Yes. Yes! YES! That's exactly the way to think about it. But this should be the default path, not the backup. Having spent some time doing this work at firms that are also in the technology implementation business, we've seen too many examples of companies being led down the primrose path of spending years and millions building an "enterprise-wide" customer data management solution, only to find at the end that much of the investment was wasted because they hadn't thought through exactly how it would enable them to create value, or leadership changed, or business conditions changed. In some very sad examples all they got out of the investment was some slick reports that could have been produced with Excel and some custom plug-ins.
So for those businesses and managers that are just getting going with analytics and don't want to take unreasonable chances with shareholder dollars and their own careers, here's an alternative approach I'll call the Five-S Path:
- Small and Simple to Start. Consistent approaches and processes across an enterprise is the right goal -- eventually. But when you are starting something new, a controlled environment and the ability to contain risk is needed. Enterprise is definitely not the place to start. Get over the fears of "silos" and find a modest-sized group with a clear problem, a capable and willing manager, and some data to get started putting analytics to work.

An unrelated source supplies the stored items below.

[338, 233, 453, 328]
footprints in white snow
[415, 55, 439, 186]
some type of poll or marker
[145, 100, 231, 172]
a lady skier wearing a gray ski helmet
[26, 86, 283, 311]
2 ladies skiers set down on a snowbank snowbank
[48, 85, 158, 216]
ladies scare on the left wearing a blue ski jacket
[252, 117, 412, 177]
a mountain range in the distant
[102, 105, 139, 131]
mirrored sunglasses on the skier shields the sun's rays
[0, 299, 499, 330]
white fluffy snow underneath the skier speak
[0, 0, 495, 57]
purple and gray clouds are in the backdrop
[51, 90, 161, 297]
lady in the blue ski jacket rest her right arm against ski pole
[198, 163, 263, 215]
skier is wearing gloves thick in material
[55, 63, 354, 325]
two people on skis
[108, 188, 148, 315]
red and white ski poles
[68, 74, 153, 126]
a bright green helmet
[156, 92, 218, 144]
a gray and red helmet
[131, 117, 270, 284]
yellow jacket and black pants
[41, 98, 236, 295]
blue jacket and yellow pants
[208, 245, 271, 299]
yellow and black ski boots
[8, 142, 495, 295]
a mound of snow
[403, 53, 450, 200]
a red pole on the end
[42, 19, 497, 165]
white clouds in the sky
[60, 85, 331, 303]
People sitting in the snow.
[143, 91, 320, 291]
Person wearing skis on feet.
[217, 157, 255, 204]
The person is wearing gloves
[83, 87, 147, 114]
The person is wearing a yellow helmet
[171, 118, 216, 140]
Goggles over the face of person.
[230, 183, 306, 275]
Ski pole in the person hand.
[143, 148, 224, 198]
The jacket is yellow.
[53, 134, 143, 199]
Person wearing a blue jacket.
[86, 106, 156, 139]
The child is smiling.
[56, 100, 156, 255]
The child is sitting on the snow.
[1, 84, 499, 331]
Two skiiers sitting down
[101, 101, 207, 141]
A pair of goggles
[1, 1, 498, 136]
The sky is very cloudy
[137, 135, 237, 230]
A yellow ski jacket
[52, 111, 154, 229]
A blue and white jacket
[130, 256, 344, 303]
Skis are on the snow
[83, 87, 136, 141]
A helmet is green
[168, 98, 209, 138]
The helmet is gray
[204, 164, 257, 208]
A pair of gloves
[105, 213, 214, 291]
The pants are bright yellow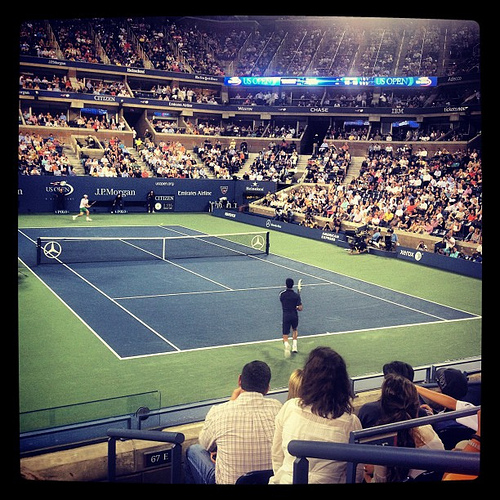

- Six Months to Value. Who wants to make big investments with payback beginning in years two or three? Well, that's what you're facing when you start talking enterprise. Start small, and start with immediacy and urgency. If you can't describe how you'll be doing specific things that create value within six months, that's too long. Better yet, shoot for four.
- Success Stories are Key. Internal politics is a reality, and odds are high someone's pet project, or at least frame of reference, will be challenged by the results of an analytics endeavor. The best defense against the naysayers and obstructionists are easily and frequently communicated success stories that tie data and analytics to value creation expressed in specific dollar terms. The more stories, the better. Will it be easier and less risky to generate many modest successes or one or two big ones? You decide.
- Staged Investments. Wherever possible, break investments in capabilities and technolgoes into smaller pieces or states. Sure, this might increase total time and cost somewhat, but it preserves critical flexibility and enables you to take advantage of new knowledge and experience as you make decisions about subsequent investment decisions. Unless you're sure you have the analytics game all figured out, make modest investments and don't bet the farm.
- Skills Trump Tech. If you can spend $1 to develop skills or $1 to acquire technology, get the skills first. The right skills can work around technology obstacles and shorcomings, but technology without skills is just a dumb box. Unfortunately, most companies get this wrong because it's much easier to open the wallet for the persistent technology salesman.
Studying great analytics successes can make one want to get there yesterday. But working with companies on this road, we know the biggest enemy of progress is often trying to do too much, too soon. Opt instead to be pragmatic and control risk, and with perseverance, you are more likely to get to your destination.